**Brief:**
Among the entries below, find the line with "Switzerland advanced after", then quote it and each following line up to and including the line with "Our website uses cookies to help", and nothing else.

**Entries provided:**
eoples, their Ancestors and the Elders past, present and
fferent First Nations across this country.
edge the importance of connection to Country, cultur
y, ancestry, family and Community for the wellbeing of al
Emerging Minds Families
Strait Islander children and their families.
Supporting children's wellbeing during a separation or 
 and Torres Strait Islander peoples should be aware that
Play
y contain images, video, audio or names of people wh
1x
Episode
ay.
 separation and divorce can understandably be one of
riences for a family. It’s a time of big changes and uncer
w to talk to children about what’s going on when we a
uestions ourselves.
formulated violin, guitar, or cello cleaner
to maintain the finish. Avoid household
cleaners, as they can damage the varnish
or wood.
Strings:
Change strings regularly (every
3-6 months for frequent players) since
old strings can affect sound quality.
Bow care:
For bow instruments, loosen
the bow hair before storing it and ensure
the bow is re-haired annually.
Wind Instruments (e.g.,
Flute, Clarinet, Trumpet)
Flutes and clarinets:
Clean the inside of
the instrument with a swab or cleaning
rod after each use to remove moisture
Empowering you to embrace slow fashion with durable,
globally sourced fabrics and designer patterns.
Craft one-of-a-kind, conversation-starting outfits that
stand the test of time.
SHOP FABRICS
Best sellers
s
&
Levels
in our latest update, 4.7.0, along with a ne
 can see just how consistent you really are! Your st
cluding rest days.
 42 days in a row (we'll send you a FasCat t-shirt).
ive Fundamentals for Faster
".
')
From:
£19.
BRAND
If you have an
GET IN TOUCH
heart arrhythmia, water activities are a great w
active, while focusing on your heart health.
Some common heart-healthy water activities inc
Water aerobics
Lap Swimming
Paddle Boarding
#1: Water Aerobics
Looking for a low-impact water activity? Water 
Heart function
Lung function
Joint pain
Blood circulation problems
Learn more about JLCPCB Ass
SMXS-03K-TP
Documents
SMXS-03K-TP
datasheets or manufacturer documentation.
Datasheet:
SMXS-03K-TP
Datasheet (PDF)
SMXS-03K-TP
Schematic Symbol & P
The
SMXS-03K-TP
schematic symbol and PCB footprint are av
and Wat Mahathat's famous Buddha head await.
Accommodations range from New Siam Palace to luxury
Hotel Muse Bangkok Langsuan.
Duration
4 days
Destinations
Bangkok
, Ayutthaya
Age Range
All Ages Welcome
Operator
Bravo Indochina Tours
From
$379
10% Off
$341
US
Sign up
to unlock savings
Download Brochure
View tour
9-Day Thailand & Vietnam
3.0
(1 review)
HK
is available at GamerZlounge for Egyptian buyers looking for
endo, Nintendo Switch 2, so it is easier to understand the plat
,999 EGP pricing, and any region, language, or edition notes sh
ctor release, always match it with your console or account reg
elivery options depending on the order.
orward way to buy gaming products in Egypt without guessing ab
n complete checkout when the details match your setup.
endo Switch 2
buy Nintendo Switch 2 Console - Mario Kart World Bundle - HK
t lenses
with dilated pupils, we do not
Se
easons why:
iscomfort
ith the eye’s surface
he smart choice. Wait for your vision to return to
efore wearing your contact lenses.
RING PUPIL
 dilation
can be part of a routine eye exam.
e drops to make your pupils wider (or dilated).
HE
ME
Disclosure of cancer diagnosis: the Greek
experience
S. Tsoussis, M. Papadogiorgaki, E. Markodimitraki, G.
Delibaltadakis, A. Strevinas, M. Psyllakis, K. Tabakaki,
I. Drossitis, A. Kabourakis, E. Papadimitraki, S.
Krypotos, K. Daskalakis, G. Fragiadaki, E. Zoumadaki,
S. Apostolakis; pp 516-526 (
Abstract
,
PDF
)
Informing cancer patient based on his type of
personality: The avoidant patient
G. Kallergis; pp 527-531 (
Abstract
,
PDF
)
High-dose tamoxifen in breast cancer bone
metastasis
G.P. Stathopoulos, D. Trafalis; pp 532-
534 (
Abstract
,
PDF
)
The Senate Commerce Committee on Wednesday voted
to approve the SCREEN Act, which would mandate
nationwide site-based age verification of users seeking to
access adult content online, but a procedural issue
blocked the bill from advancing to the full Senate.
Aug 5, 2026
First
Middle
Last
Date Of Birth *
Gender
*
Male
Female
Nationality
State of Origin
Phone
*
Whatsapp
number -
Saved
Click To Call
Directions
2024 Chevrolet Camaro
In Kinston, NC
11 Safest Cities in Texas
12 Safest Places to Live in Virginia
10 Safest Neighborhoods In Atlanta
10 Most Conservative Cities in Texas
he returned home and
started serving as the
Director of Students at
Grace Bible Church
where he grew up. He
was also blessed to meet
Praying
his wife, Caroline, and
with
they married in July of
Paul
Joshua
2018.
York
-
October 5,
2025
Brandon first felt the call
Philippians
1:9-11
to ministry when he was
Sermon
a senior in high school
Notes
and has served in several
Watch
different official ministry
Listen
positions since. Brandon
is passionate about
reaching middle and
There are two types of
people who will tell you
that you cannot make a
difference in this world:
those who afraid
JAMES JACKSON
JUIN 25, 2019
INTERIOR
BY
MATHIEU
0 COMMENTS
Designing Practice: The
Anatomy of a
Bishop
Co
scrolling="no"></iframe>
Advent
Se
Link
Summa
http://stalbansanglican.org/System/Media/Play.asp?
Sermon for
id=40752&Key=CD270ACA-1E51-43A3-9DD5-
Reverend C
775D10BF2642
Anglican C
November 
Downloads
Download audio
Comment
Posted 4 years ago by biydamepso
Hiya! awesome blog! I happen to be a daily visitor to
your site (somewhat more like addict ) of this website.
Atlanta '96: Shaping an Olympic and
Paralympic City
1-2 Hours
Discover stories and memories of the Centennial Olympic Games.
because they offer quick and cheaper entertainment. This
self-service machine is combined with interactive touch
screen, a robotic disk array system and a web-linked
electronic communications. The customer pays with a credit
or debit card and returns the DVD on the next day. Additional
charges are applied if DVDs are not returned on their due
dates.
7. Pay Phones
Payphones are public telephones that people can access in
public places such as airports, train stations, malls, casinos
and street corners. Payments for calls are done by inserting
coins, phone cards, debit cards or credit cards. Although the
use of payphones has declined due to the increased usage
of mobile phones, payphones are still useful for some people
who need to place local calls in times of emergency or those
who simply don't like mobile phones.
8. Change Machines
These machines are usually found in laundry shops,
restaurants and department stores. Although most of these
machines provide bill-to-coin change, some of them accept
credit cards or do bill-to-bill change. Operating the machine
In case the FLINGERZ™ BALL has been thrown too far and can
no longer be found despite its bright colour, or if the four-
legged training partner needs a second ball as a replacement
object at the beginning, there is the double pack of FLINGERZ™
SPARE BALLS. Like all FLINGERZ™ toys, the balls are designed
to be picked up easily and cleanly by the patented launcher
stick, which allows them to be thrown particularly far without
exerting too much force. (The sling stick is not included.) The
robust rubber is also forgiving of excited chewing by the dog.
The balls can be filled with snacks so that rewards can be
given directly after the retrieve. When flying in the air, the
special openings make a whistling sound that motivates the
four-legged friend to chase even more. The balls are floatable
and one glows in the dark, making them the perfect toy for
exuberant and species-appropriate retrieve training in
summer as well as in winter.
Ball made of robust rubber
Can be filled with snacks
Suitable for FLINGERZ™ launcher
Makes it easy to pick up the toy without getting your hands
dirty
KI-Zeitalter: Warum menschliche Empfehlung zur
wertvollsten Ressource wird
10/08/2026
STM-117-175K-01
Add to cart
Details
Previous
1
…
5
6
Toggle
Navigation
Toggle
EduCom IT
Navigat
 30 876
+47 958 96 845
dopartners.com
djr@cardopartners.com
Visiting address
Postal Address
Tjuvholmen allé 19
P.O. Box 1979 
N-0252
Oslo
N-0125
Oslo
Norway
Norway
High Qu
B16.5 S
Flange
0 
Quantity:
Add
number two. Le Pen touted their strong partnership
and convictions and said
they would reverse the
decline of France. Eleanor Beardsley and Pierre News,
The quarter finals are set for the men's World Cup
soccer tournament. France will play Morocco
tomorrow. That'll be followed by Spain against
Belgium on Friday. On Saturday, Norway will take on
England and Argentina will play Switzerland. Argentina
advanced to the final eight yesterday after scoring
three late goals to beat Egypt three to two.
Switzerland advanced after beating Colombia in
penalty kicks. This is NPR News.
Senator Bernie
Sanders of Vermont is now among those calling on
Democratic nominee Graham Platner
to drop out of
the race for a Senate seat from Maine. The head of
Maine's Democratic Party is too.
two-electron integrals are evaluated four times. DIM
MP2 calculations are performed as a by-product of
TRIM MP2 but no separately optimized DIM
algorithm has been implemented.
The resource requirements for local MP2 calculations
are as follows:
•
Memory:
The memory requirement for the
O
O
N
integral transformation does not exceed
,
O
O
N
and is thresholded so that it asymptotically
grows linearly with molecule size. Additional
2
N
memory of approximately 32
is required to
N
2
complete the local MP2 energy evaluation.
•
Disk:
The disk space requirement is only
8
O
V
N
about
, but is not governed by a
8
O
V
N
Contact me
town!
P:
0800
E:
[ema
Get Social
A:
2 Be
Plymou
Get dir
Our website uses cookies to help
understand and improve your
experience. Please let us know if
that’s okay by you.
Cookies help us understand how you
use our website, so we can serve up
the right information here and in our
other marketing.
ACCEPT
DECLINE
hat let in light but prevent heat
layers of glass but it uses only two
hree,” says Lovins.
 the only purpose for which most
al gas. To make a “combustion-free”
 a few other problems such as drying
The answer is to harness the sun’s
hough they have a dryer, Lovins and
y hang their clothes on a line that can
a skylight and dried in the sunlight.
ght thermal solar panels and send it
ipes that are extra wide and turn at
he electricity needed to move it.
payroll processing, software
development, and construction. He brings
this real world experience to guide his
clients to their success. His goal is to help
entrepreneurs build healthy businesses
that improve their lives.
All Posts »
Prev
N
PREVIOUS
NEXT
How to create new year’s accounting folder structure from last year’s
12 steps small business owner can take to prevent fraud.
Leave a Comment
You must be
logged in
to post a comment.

**Written answer:**
Switzerland advanced after beating Colombia in
penalty kicks. This is NPR News.
Senator Bernie
Sanders of Vermont is now among those calling on
Democratic nominee Graham Platner
to drop out of
the race for a Senate seat from Maine. The head of
Maine's Democratic Party is too.
two-electron integrals are evaluated four times. DIM
MP2 calculations are performed as a by-product of
TRIM MP2 but no separately optimized DIM
algorithm has been implemented.
The resource requirements for local MP2 calculations
are as follows:
•
Memory:
The memory requirement for the
O
O
N
integral transformation does not exceed
,
O
O
N
and is thresholded so that it asymptotically
grows linearly with molecule size. Additional
2
N
memory of approximately 32
is required to
N
2
complete the local MP2 energy evaluation.
•
Disk:
The disk space requirement is only
8
O
V
N
about
, but is not governed by a
8
O
V
N
Contact me
town!
P:
0800
E:
[ema
Get Social
A:
2 Be
Plymou
Get dir
Our website uses cookies to help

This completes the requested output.